DANVILLE, Ill. (WCIA) – A new report from the VA inspector general is out, and it said Danville’s VA failed to minimize the risk and manage the spread of a COVID outbreak.
The report was over 60 pages long. It highlights what went wrong, and what can be changed to make sure something like this never happens again.
In the fall of 2020, two nursing homes on the Danville VA campus had a COVID-19 outbreak. 11 people died, 239 patients and 92 staff members tested positive.
Accusations were sent to the VA inspector general. They claimed the facility wasn’t handling the outbreak properly.
The complaints said they weren’t observing infection control, like wearing PPA. It also claimed there was inconsistent testing, and residents, families, and staff weren’t told about positive test results.
The inspector general’s office said they decided to investigate because of the nature of those complaints, and the impact COVID has on vulnerable populations.
The investigation started in November 2020, and the report came out less than two weeks ago. It came to the conclusion that the facility failed to manage the outbreak.
Here’s what they found, both people living there and staff did not consistently wear PPE, before and after the outbreak. They also found facility leaders did not respond to a nursing home staff member’s reported cough and close contact exposure, or send that person home.
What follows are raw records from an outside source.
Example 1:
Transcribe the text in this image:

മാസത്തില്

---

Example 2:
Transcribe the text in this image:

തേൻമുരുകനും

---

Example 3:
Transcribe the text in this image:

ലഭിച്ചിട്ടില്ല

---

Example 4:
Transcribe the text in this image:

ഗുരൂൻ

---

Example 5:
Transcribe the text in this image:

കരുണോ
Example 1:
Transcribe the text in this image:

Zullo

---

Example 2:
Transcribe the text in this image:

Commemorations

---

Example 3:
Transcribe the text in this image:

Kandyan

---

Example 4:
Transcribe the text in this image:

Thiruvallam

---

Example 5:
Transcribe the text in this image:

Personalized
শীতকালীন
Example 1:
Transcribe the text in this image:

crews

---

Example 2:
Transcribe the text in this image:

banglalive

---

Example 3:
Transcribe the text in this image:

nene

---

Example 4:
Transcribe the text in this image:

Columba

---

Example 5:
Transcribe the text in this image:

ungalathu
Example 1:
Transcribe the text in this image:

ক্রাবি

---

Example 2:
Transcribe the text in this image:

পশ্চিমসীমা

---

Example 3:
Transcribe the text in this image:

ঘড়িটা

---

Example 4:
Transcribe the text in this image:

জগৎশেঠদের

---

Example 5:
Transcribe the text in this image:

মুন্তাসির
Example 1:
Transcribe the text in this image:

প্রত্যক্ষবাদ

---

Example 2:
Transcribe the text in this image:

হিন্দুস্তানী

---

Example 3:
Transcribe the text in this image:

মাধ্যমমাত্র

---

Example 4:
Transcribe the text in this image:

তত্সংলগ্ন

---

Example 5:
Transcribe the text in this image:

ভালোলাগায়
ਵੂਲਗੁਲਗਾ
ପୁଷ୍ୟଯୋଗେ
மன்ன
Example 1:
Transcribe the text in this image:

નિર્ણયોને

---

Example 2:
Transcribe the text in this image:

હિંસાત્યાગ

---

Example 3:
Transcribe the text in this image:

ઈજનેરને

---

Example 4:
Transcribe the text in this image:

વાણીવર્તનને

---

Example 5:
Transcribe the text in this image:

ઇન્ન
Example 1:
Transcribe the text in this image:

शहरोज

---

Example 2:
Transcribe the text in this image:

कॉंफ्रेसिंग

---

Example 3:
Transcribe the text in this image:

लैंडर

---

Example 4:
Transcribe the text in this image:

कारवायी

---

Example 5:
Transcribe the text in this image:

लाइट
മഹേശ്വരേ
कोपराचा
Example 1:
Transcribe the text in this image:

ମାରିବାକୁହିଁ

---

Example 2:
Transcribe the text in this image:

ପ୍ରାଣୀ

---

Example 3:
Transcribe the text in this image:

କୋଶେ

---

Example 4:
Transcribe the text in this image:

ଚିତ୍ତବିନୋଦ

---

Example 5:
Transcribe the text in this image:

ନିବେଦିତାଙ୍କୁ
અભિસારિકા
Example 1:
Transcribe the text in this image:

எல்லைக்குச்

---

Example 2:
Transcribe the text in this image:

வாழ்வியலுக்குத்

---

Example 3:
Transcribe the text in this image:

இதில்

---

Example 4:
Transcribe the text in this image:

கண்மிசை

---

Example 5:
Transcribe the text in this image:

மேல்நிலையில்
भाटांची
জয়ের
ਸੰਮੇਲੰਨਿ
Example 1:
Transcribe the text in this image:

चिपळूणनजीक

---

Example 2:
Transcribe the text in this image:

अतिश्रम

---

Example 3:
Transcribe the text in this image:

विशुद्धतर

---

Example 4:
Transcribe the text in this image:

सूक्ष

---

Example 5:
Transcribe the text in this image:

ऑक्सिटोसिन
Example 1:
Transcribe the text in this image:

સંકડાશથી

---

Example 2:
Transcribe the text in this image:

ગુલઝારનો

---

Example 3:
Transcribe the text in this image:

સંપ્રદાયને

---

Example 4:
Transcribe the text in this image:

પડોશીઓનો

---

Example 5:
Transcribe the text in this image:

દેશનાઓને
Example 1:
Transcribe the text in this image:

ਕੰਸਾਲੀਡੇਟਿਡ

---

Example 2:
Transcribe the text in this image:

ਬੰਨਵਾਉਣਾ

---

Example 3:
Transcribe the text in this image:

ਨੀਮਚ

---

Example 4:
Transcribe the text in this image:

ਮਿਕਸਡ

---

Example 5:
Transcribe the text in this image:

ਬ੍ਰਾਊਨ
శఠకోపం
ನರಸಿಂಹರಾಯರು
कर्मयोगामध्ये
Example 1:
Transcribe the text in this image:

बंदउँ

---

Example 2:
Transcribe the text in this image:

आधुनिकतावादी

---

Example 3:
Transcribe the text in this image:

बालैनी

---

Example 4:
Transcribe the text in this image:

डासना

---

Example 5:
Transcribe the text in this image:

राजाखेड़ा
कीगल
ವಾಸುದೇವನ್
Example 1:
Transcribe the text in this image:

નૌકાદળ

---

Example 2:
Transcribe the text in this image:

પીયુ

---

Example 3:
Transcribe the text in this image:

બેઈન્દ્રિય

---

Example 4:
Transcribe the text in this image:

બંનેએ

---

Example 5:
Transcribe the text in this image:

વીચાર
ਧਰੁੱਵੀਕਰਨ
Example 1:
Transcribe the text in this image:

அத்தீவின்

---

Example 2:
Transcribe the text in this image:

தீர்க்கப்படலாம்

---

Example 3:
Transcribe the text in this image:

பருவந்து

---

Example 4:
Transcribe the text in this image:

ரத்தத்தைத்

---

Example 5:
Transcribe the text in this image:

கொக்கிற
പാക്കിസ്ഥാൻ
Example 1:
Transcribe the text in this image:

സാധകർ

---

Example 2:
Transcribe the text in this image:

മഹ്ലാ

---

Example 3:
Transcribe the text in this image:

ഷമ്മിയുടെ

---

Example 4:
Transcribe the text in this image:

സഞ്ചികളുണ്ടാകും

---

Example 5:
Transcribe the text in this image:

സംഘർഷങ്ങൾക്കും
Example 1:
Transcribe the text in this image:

They learned through interview that another staff member had a cough on the morning of a holiday, and while at work they were told a close family member had tested positive and they were a close contact.
They report said there is conflicting information about what happened next. But the staff member said they remember being told ‘no’ when they asked for a COVID test. They were told to wear a face mask, and to keep working.
Steven Miller is a Public Affairs Writer for the VA Illiana Health Care System. He gave us a statement from the VA it said:
“VA Illiana Health Care System extends its deepest condolences to the families of Veterans who passed away from COVID-19, and our thoughts are with all Veterans and staff who have been impacted by this virus. When making health care decisions, VA Illiana Health Care System prioritizes the safety of our Veterans and staff. We deeply regret the circumstances that led to the OIG findings and are thankful for the OIG team’s recommendations that identified areas of improvement. The VA OIG Report focuses on events that occurred in 2020. Since then, VA Illiana Health Care System implemented additional actions to address the concerns. We support the health care team at VA Illiana who care for our Veterans in the Community Living Centers and are committed to implementing all necessary measures to ensure that these or similar circumstances will not exist in the future at VA Illiana. Providing safe, quality care for positive patient outcomes remains our top priority.”Steven Miller, Public Affairs Writer
The report ended with 15 recommendations for what the VA clinic can do to make sure this doesn’t happen again.
They include making sure there’s a plan in place to follow current CDC guidelines. Each recommendation has a deadline.